WORK INSTRUCTION:
Look through the data below for the line with "지는 만큼 체력과 시간 관리도 함께 살피는 것이 중", and transcribe it exactly together with each line after it up to and including the line with "Coloris : ciel". Give nothing else.

[Data excerpts]
· · ·
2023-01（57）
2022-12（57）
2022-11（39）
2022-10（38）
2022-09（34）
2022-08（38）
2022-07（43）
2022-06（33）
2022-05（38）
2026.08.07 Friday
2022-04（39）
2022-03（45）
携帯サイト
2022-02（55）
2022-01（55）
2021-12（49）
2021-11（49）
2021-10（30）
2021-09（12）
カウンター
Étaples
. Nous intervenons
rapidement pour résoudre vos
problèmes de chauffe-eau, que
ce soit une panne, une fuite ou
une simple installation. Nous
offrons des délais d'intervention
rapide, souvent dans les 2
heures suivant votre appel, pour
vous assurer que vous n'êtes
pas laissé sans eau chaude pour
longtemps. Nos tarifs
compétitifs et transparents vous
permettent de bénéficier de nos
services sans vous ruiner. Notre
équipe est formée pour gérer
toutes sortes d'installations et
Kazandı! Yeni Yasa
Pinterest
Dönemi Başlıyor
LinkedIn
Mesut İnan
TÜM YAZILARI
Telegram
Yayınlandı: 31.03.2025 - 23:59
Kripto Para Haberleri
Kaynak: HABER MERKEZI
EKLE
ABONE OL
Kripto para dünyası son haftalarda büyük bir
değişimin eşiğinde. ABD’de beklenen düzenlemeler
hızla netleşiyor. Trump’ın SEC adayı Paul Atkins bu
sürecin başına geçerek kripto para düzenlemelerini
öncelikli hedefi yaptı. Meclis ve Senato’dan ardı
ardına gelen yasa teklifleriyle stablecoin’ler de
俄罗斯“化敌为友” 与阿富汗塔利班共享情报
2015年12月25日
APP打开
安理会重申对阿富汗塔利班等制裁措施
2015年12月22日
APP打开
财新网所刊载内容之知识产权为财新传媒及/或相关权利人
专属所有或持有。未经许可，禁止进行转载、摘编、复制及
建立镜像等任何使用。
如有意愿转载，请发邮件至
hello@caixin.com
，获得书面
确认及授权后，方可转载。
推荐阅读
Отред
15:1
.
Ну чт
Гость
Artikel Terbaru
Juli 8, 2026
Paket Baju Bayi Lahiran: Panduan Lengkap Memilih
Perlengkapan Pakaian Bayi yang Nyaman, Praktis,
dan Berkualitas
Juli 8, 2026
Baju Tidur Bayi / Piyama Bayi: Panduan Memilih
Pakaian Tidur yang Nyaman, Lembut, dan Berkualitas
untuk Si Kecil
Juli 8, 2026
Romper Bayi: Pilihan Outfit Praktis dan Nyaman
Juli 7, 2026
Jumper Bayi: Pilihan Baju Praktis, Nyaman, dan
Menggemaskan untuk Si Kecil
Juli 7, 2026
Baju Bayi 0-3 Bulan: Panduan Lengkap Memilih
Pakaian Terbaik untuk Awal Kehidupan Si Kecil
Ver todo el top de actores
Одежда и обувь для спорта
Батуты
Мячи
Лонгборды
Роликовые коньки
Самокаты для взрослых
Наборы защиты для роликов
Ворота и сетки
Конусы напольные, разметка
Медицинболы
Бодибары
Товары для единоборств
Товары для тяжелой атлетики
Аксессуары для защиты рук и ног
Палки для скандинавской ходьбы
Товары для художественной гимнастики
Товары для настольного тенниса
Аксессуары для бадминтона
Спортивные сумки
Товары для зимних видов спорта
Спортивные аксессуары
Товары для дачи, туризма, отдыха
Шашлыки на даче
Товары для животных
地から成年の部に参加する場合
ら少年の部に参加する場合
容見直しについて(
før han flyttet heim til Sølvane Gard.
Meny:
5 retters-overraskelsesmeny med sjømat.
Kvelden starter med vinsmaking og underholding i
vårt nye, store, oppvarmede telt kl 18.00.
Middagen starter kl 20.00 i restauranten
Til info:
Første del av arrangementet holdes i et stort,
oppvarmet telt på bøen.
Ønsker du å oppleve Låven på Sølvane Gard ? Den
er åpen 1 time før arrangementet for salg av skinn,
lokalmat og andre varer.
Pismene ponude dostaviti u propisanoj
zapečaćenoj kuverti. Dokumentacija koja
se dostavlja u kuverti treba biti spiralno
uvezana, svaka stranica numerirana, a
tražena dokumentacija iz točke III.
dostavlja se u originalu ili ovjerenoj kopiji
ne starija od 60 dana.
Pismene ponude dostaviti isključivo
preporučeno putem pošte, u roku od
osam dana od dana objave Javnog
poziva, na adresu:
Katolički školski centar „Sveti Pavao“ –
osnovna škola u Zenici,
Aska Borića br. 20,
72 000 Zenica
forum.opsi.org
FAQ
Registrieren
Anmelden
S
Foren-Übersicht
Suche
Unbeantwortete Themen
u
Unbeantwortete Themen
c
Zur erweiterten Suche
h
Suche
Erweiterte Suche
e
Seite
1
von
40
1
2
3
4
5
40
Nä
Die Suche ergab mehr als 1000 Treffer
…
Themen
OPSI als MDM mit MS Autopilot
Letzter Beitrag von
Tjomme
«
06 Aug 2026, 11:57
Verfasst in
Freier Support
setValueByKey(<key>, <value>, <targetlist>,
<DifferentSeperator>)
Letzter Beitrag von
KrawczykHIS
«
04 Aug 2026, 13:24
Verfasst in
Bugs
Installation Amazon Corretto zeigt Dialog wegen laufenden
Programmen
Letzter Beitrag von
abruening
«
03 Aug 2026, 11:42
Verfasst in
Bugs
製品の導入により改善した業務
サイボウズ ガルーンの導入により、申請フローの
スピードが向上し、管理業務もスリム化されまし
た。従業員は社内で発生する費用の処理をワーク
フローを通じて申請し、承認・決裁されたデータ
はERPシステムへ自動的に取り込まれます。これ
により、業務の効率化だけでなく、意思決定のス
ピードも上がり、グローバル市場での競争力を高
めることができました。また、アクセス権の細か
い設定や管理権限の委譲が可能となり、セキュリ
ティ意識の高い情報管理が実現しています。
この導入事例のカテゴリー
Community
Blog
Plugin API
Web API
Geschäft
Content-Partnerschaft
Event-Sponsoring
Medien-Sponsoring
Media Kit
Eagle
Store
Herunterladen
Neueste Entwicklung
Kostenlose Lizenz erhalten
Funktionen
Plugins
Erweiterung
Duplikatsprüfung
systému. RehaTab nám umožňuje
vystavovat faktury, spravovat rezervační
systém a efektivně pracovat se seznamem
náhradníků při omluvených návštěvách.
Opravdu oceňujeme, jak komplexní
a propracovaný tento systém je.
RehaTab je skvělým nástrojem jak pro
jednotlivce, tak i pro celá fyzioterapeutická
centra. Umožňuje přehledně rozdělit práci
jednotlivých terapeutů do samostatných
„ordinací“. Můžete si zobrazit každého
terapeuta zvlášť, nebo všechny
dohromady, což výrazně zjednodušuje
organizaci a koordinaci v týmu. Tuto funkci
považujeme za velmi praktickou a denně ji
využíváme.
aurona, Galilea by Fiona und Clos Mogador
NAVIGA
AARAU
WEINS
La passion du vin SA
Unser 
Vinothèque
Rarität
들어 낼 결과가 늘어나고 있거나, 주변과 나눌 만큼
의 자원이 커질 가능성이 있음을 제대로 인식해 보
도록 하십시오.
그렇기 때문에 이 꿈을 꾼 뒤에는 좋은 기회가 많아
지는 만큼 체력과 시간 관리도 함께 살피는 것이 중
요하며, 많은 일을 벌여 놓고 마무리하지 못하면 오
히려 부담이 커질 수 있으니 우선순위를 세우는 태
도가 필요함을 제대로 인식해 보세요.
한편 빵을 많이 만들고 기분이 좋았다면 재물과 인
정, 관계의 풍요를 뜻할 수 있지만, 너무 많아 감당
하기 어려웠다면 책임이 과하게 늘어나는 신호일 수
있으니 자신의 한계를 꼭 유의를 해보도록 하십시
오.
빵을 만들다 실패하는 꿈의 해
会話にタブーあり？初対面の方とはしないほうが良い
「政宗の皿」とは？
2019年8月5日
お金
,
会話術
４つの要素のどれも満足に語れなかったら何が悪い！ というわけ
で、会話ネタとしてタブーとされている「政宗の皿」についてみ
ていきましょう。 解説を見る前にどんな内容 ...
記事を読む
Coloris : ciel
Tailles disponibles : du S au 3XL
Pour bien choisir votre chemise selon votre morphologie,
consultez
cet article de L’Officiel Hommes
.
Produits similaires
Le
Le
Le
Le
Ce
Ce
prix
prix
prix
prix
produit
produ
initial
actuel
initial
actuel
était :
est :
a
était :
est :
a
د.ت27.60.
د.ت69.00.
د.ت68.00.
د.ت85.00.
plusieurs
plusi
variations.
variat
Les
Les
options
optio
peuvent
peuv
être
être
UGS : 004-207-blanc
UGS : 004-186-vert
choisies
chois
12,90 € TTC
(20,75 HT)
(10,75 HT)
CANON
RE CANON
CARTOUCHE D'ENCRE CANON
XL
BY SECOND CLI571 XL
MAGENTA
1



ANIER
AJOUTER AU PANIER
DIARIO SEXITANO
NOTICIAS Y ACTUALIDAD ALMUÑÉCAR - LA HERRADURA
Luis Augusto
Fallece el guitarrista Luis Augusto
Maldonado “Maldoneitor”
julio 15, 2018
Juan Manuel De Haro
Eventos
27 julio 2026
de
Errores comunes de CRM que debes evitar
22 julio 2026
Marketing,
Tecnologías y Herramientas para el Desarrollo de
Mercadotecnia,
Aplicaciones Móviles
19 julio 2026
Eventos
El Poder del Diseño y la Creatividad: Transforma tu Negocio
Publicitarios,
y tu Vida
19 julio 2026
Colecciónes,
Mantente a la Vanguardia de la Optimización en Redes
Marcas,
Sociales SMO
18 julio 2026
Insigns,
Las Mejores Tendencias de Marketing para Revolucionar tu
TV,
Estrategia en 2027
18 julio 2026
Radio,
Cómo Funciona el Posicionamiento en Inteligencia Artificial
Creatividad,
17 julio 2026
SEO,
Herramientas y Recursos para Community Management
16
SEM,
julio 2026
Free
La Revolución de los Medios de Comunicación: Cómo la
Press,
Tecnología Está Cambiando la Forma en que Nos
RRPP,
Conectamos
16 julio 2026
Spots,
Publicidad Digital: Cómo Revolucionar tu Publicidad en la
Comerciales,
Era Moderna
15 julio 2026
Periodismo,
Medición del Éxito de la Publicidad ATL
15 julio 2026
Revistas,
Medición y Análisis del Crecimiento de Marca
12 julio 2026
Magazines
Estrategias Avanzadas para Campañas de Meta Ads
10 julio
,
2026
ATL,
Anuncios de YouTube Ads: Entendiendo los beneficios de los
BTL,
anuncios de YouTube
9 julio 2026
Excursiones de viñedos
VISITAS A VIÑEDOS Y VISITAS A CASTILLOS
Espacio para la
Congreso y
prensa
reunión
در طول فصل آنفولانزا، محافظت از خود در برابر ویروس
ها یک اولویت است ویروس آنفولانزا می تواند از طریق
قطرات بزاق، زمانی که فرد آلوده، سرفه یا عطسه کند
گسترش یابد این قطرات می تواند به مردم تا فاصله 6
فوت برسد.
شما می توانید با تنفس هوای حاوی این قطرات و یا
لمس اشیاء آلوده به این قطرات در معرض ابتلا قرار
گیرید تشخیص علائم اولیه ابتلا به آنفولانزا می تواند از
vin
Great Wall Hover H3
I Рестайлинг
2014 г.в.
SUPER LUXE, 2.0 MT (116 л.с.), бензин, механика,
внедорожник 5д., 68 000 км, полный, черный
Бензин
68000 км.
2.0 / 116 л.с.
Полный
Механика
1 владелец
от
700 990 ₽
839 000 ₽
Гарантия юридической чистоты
· · ·
SOLUTION:
지는 만큼 체력과 시간 관리도 함께 살피는 것이 중
요하며, 많은 일을 벌여 놓고 마무리하지 못하면 오
히려 부담이 커질 수 있으니 우선순위를 세우는 태
도가 필요함을 제대로 인식해 보세요.
한편 빵을 많이 만들고 기분이 좋았다면 재물과 인
정, 관계의 풍요를 뜻할 수 있지만, 너무 많아 감당
하기 어려웠다면 책임이 과하게 늘어나는 신호일 수
있으니 자신의 한계를 꼭 유의를 해보도록 하십시
오.
빵을 만들다 실패하는 꿈의 해
会話にタブーあり？初対面の方とはしないほうが良い
「政宗の皿」とは？
2019年8月5日
お金
,
会話術
４つの要素のどれも満足に語れなかったら何が悪い！ というわけ
で、会話ネタとしてタブーとされている「政宗の皿」についてみ
ていきましょう。 解説を見る前にどんな内容 ...
記事を読む
Coloris : ciel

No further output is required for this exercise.